A história do capitalismo é, desde a origem, atravessada e constituída por uma multiplicidade de guerras: guerra de classe(s), de raça(s), de sexo(s) [1], guerras de subjetividade(se), guerras de civilização (escrita no singular, como se escreve História com letra maiúscula). As “guerras” e não a guerra, essa é a nossa segunda tese. As “guerras” como fundamento da ordem interior e da ordem exterior, como princípio de organização da sociedade. As guerras, não somente de classe, como também militares, sexuais, raciais, estão integradas de um modo tão constitutivo à definição do Capital que seria preciso reescrever Das Kapital de cabo a rabo, para levar em conta as dinâmicas dela no que de mais real há no seu funcionamento. No interior de todas as transformações maiores do capitalismo, não encontraremos a “destruição criativa” de Schumpeter, trazida pela inovação empreendedora, mas sempre o empreendimento das guerras civis.
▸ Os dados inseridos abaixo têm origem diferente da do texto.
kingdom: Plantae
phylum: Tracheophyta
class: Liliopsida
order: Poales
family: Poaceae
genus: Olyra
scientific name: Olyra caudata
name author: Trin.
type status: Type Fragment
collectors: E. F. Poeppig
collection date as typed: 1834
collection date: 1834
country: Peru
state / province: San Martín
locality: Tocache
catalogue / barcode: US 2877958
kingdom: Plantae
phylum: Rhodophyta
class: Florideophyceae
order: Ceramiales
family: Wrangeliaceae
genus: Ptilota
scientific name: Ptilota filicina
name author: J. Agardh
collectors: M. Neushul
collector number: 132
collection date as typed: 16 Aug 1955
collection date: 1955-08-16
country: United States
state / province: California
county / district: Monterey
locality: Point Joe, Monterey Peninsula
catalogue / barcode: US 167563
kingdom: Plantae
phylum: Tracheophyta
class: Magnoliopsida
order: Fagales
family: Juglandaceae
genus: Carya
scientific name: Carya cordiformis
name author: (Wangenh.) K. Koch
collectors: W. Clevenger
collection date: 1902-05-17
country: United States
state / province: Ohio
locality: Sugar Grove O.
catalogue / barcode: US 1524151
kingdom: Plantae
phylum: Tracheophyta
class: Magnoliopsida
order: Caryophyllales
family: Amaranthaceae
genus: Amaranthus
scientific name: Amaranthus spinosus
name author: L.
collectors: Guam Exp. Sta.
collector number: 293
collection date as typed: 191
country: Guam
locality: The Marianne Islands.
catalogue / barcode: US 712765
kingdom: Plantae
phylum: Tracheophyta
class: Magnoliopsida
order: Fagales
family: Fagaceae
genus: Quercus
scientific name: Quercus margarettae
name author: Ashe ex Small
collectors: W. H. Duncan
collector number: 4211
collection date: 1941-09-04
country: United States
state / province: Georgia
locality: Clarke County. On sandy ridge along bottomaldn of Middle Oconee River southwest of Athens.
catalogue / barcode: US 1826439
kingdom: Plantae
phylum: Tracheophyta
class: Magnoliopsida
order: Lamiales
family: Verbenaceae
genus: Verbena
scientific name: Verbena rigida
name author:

10. Desde 1492, o Ano 1 do Capital, a formação de capital se desdobra através dessa multiplicidade de guerras nas duas margens do Atlântico. A colonização interna (Europa) e a colonização externa (Américas) são paralelas, se reforçam mutuamente e juntas definem a economia mundo. Essa dupla colonização define o que Marx chamou de acumulação primitiva. Demarcando uma diferença, senão em relação a Marx, pelo menos a certo marxismo dominante por um longo período, nós não restringimos o conceito de acumulação primitiva a uma simples fase do desenvolvimento do capital, destinada a ser superada pelo “modo de produção específico” do capitalismo e no interior dele.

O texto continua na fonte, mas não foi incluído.